Iceberg replication policies

Iceberg replication policies replicate Iceberg tables between CDP Private Cloud Base 7.1.9 or higher clusters using Cloudera Manager 7.11.3 or higher versions.

​​Apache Iceberg is a cloud-native, high-performance open table format for organizing petabyte-scale analytic datasets on a file system or object store. Iceberg supports ACID compliant tables which includes row-level deletes and updates and can define large analytic data tables using open format files.

Iceberg replication policies:

  • replicate the metadata and catalog from the source cluster Hive Metastore (HMS) to target cluster HMS.

    The catalog contains the current metadata pointer/file and is stored in the Hive HMS. The metadata file contains the snapshots. The snapshots point to the manifest list that has the manifest files. The manifest files in turn point to the data files.

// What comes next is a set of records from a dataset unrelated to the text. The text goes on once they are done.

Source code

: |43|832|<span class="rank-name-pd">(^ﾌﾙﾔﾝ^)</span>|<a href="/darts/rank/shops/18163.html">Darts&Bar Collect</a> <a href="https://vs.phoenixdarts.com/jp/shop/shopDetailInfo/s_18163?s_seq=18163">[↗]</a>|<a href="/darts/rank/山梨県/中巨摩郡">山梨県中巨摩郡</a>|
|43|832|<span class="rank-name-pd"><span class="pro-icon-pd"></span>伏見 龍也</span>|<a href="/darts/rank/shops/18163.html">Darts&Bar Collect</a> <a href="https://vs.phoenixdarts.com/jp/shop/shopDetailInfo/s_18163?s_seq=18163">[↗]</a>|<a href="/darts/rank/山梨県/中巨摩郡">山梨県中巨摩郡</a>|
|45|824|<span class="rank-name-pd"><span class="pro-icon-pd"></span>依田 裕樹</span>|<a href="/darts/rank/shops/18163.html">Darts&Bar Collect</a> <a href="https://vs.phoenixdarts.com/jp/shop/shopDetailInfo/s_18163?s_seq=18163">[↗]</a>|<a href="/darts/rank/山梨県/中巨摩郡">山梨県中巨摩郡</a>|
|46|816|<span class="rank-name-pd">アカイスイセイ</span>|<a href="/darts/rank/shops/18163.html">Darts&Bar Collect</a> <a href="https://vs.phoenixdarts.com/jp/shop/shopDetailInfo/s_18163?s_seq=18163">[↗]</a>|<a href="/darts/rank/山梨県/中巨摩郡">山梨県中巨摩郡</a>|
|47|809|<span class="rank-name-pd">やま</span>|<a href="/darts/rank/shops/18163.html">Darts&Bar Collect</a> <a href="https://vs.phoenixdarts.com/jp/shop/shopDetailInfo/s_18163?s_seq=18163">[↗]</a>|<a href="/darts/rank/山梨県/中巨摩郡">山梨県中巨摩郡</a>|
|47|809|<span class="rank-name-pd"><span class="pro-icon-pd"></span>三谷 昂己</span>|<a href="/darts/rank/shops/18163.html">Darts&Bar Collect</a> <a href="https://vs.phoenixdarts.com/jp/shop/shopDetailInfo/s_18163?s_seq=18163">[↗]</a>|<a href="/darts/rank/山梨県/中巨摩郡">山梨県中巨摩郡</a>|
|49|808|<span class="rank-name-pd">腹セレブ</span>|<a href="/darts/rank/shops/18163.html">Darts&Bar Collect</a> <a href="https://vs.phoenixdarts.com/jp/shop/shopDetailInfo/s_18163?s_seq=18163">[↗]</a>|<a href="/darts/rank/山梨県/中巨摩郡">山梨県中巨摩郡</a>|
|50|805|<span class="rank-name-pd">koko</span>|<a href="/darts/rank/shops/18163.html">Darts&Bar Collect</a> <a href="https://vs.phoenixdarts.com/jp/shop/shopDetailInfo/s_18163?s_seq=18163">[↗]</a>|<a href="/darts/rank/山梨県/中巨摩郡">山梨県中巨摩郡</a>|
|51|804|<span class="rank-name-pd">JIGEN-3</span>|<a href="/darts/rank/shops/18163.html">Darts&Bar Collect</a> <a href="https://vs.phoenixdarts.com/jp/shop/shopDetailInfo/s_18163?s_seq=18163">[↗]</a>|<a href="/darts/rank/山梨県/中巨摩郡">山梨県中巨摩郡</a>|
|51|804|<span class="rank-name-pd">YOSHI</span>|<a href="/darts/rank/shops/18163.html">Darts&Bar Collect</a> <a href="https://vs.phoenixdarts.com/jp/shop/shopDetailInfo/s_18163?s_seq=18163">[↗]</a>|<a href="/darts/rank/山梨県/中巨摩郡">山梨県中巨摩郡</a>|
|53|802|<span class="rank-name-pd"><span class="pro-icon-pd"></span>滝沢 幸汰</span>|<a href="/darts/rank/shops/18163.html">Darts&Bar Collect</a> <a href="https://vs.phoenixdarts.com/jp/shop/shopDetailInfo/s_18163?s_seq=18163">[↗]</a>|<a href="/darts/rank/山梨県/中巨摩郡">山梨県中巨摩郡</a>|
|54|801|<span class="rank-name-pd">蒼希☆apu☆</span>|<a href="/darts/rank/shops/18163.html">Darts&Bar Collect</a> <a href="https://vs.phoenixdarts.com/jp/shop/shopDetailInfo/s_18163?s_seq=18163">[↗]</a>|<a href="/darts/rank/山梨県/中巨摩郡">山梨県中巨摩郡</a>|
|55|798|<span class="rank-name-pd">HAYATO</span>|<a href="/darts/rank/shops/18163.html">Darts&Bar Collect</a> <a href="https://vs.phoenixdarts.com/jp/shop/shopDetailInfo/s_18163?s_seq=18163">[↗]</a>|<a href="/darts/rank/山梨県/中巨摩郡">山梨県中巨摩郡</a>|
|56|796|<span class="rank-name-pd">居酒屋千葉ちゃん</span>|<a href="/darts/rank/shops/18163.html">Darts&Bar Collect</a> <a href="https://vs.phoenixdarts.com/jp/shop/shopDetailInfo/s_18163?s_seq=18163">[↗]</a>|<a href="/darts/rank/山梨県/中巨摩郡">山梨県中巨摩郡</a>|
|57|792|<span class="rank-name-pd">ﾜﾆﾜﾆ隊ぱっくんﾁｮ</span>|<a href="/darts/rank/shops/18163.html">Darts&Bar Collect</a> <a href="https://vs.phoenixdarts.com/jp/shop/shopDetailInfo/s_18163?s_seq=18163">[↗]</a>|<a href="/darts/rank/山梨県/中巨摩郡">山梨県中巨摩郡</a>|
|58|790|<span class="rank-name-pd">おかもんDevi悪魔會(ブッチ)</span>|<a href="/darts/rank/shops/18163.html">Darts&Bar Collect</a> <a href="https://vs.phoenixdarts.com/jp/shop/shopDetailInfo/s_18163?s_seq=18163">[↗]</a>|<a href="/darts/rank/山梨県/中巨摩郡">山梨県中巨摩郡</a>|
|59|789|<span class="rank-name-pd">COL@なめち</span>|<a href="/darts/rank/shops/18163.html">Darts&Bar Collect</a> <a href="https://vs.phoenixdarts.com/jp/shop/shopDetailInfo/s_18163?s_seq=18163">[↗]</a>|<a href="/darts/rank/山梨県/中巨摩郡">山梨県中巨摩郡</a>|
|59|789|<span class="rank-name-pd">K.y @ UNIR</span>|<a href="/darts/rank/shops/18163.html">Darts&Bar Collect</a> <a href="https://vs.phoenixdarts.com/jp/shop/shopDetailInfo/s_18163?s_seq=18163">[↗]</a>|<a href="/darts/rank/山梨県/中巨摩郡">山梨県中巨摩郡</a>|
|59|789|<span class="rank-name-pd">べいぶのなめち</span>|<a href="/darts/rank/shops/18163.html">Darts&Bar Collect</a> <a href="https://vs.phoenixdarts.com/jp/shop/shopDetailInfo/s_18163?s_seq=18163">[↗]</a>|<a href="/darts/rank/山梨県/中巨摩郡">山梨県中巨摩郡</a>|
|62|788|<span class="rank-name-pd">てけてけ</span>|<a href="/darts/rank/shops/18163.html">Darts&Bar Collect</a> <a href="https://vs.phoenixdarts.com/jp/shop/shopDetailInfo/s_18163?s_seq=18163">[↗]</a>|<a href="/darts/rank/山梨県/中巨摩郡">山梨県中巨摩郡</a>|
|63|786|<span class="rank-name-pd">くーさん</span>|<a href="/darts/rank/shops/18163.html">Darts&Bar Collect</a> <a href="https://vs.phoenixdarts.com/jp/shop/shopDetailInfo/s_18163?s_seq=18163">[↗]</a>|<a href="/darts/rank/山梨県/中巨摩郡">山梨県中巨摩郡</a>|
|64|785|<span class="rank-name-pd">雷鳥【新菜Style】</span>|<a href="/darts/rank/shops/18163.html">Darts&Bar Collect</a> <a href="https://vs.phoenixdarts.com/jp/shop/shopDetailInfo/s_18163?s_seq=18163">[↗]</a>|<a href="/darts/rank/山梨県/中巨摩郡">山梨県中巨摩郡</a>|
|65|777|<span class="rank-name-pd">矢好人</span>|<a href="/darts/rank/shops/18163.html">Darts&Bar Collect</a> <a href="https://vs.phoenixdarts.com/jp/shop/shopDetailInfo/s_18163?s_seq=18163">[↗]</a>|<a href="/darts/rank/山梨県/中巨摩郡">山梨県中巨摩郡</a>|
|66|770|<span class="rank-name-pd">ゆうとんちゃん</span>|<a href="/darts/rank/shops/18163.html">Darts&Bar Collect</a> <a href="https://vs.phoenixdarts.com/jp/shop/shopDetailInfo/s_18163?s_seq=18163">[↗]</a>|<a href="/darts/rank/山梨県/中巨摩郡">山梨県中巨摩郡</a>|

  • replicate the data files in the HDFS storage system from the source cluster to the target cluster. The Iceberg replication policy can replicate only between HDFS storage systems.
  • replicate all the snapshots from the source cluster. This allows you to run time travel queries on the target cluster.
  • replicate at table-level.

    You must ensure that the tables are in the default warehouse location because Iceberg replication policies do not replicate tables in a custom location.

Some use cases where you can use Iceberg replication policies are to:
  • replicate Iceberg tables between on-premises clusters to archive data or run analytics.
  • implement passive disaster recovery with planned failover and incremental replication at regular intervals between two similar systems. For example, between an HDFS to another HDFS system.